In Missouri and neighboring Illinois, crews with the weather service were assessing whether tornadoes were to blame for other damage, meteorologist Mark Fuchs said. Missouri Gov. Jay Nixon declared a state of emergency shortly after the storm swept through the eastern part of Missouri, bringing hail, up to 2 ½ inches of rain and strong winds.
Utility workers scrambled to restore power to more than 23,000 Missouri homes and businesses. One utility worker for Ameren Missouri was electrocuted while repairing damage, the company said. The company says he was taken to an area hospital but did not survive.
In the upper Midwest, thousands of homes and businesses lost power because of heavy snow, ice and wind in the past couple of days, while rain and snow raised flooding concerns in various areas of the Midwest. A suspected tornado caused damage in Arkansas.
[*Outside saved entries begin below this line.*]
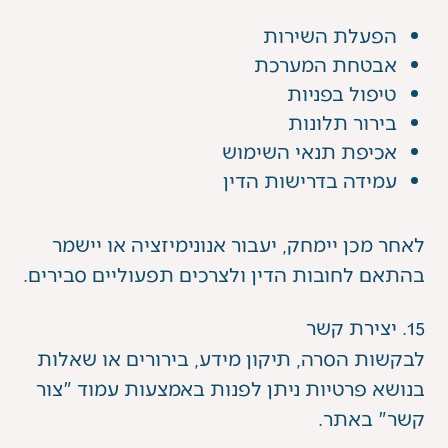
הפעלת השירות
אבטחת המערכת
טיפול בפניות
בירור תלונות
אכיפת תנאי השימוש
עמידה בדרישות הדין
לאחר מכן יימחק, יעבור אנונימיזציה או יישמר
בהתאם לחובות הדין ולצרכים תפעוליים סבירים.
15. יצירת קשר
לבקשות הסרה, תיקון מידע, בירורים או שאלות
בנושא פרטיות ניתן לפנות באמצעות עמוד "צור
קשר" באתר.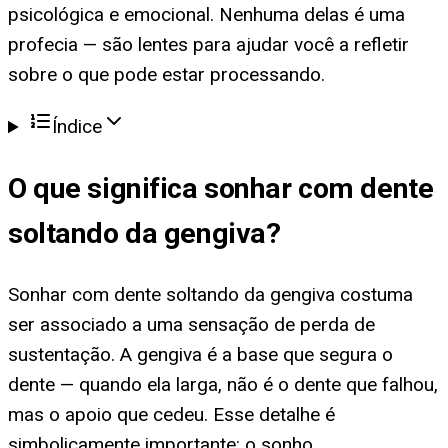
psicológica e emocional. Nenhuma delas é uma
profecia — são lentes para ajudar você a refletir
sobre o que pode estar processando.
Índice
O que significa
sonhar com dente
soltando da gengiva
?
Sonhar com dente soltando da gengiva costuma
ser associado a uma sensação de perda de
sustentação. A gengiva é a base que segura o
dente — quando ela larga, não é o dente que falhou,
mas o apoio que cedeu. Esse detalhe é
simbolicamente importante: o sonho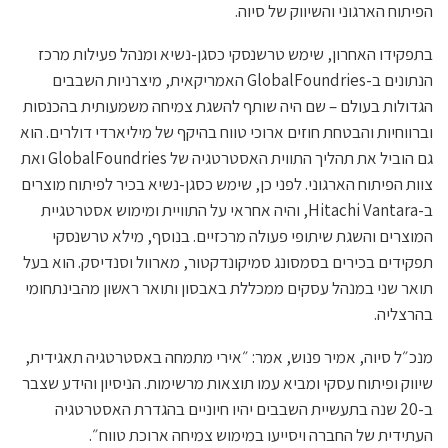
הפיתוח הארגוני והשיווק של סיוה.
בתפקידו האחרון, שימש טרשנסקי כסגן-נשיא ומנהל פעילות מרכז
הנתונים ב-GlobalFoundries האמריקאית, מיצרניות השבבים
הגדולות בעולם – שם היה שותף להשגת צמיחה משמעותית בהכנסות
וברווחיות והבטחת חוזים ארוכי טווח בהיקף של מיליארדי דולרים. הוא
גם הוביל את תהליך התווית האסטרטגיה של GlobalFoundries ואת
צוות הפיתוח הארגוני. לפני כן, שימש כסגן-נשיא בכיר לפיתוח מוצרים
ב-Hitachi Vantara, והיה אחראי על התוויית ומימוש אסטרטגיית
המוצרים והשגת שיתופי פעולה מרכזיים. בנוסף, מילא טרשנסקי
תפקידים בכירים בסמסונג סמיקונדקטור, מארוול וסנדיסק. הוא בעל
תואר שני במנהל עסקים ממכללת באבסון ותואר ראשון מהבינתחומי
בהרצליה.
מנכ״ל סיוה, אמיר פנוש, אמר: ״אירי מתמחה באסטרטגיה תאגידית,
שיווק ופיתוח עסקי ומביא עמו תוצאות מרשימות. הניסיון והידע שצבר
ב-20 שנה בתעשיית השבבים יהיו חיוניים בהגדרת האסטרטגיה
העתידית של החברה ויסייעו במימוש צמיחה ארוכת טווח״.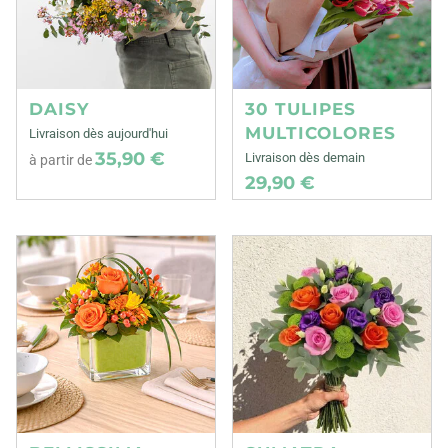
DAISY
30 TULIPES
MULTICOLORES
Livraison dès aujourd'hui
35,90 €
Livraison dès demain
à partir de
29,90 €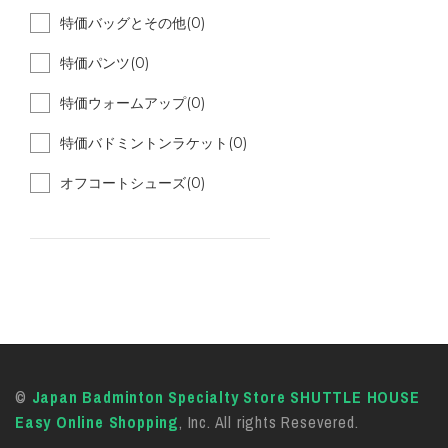
特価バッグとその他(0)
特価パンツ(0)
特価ウォームアップ(0)
特価バドミントンラケット(0)
オフコートシューズ(0)
©
Japan Badminton Specialty Store SHUTTLE HOUSE
Easy Online Shopping
, Inc. All rights Resevered.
A third death was reported in the Nebraska Pandhandle, where a woman perished Tuesday when she tried to trudge through a blinding snowstorm from her disabled car to her house a mile away.
On Wednesday, seven members of the Sullivan, Mo., municipal airport board were gathered at the airport for a meeting. A member noticed what looked like funnel clouds over the 7,000-resident town about 65 miles southwest of St. Louis. Then, a wind-blown pickup truck scooted by — without a driver. The gust was clocked at 101 mph.
Across the Mississippi River in Alton, Ill., Dave Grounds was watching TV when he heard the rain suddenly intensify, followed by winds that he said had “incredible resonance.”
“That’s when the house started shaking violently, like it was grabbed by both sides,” said Grounds, a judge for Madison County’s juvenile court. “I thought it was an earthquake, and that’s when things started collapsing.”
Two large trees — one oak and the other ash, each a century old — toppled onto one end of his house of 43 years, caving in his bedroom and crushing two of his vehicles.
At least eight homes were damaged in the St. Louis neighborhood known as the Hill, famous for its Italian heritage and restaurants. Mobile homes were blown over in parts of Franklin and Washington counties, not far from St. Louis.
Fuchs said the storm, which affected numerous states, was the result of a clash of warm and cold air — typical for spring.
On Thursday, the system moved through the Southeast, with high winds knocking over trees and power lines in rural west Alabama and eastern Mississippi. About 50 school systems in central and north Alabama sent students home early, and a few government offices and businesses closed early.